_WHAT IS EXPECTED_: Would you copy every line of the listing below that includes the word "veto"?

RECORDS START

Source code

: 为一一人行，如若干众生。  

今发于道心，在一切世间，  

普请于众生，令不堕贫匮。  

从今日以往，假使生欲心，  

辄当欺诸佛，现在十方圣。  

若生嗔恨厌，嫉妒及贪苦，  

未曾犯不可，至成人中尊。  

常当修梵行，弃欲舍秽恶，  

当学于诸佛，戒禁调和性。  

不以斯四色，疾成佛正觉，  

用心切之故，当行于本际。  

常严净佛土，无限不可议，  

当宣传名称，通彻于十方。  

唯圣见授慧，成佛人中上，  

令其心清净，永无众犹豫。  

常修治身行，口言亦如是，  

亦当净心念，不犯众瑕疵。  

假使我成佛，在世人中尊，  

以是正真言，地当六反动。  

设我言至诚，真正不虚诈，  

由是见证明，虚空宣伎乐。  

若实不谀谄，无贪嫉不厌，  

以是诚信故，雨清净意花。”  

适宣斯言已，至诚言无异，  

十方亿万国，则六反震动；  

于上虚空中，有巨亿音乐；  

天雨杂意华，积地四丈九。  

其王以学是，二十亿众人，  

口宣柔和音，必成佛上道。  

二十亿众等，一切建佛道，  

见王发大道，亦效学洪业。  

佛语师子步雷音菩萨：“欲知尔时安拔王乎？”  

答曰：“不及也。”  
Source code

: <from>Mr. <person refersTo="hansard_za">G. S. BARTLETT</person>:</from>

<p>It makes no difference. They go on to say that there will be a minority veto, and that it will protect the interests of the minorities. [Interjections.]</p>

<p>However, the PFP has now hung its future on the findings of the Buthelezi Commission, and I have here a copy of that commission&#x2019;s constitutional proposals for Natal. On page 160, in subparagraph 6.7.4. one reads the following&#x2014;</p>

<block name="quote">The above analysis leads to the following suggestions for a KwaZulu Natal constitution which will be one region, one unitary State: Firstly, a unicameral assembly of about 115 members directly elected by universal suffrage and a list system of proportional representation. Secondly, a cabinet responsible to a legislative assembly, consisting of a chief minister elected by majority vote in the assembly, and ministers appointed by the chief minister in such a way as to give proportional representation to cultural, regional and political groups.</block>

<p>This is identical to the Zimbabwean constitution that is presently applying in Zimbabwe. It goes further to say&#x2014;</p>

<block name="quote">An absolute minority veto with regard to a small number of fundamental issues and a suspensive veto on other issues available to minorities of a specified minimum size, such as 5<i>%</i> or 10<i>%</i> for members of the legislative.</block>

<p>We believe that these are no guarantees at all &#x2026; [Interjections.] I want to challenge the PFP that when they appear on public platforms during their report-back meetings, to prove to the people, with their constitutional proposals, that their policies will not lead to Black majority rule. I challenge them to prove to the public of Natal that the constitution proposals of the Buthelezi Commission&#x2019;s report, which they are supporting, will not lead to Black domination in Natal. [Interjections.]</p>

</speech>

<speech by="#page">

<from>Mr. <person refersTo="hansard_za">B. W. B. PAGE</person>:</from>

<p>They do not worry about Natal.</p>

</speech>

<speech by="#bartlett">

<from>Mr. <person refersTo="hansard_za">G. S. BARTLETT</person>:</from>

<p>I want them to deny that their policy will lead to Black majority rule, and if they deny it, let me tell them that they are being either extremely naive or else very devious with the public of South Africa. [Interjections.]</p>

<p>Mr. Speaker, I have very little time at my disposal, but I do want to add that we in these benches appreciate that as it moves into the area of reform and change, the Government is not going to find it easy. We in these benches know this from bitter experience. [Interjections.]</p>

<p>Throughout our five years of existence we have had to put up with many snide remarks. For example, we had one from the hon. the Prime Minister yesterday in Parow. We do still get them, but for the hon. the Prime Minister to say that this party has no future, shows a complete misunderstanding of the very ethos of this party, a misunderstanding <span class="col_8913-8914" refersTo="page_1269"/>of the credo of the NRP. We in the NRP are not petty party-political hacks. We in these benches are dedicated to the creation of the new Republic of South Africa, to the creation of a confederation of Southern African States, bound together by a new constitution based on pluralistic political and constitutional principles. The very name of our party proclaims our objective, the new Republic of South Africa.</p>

RECORDS END

_WRITTEN ANSWER_:
<p>It makes no difference. They go on to say that there will be a minority veto, and that it will protect the interests of the minorities. [Interjections.]</p>
<block name="quote">An absolute minority veto with regard to a small number of fundamental issues and a suspensive veto on other issues available to minorities of a specified minimum size, such as 5<i>%</i> or 10<i>%</i> for members of the legislative.</block>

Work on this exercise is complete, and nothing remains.